Trade accounts receivable decreased by $10.3 million, from $115.4 million at
February 26, 2000 to $105.1 million at August 26, 2000, primarily due to
collections on product sales recorded in fiscal 2000.
Inventories increased by $5.6 million, from $67.4 million at February 26, 2000
to $73.0 million at August 26, 2000, primarily due to spending related to the
Company's product sale contract in France, expected to be recorded in the fourth
quarter of next fiscal year.
The cost of systems, equipment and other assets relating to contracts increased
by $33.4 million, from $1,231.8 million at February 26, 2000 to $1,265.2 million
at August 26, 2000. This increase reflects the continuing installation of a new
lottery system in Illinois and the expansion of a lottery system in Brazil.
Investments in and advances to unconsolidated affiliates increased by $9.3
million, from $25.9 million at February 26, 2000 to $35.2 million at August 26,
2000, primarily due to the Company's previously announced investment in Indicii
Salus, a leading Internet security company.
Other assets decreased by $15.5 million, from $119.3 million at February 26,
2000 to $103.8 million at August 26, 2000, primarily due to the return of
deposits on corporate aircraft that was disposed of in August 2000.

════════════════════

Required task:
From the passage on balance sheet changes, return the words between "Trade accounts receivable" and "system in Brazil.", inclusive, copied character for character.

Source excerpt:
════════════════════

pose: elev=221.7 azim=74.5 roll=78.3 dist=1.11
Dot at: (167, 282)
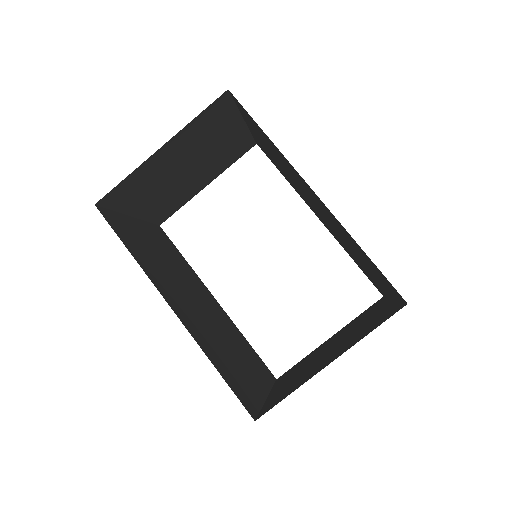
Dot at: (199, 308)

════════════════════

Task answer:
Trade accounts receivable decreased by $10.3 million, from $115.4 million at
February 26, 2000 to $105.1 million at August 26, 2000, primarily due to
collections on product sales recorded in fiscal 2000.
Inventories increased by $5.6 million, from $67.4 million at February 26, 2000
to $73.0 million at August 26, 2000, primarily due to spending related to the
Company's product sale contract in France, expected to be recorded in the fourth
quarter of next fiscal year.
The cost of systems, equipment and other assets relating to contracts increased
by $33.4 million, from $1,231.8 million at February 26, 2000 to $1,265.2 million
at August 26, 2000. This increase reflects the continuing installation of a new
lottery system in Illinois and the expansion of a lottery system in Brazil.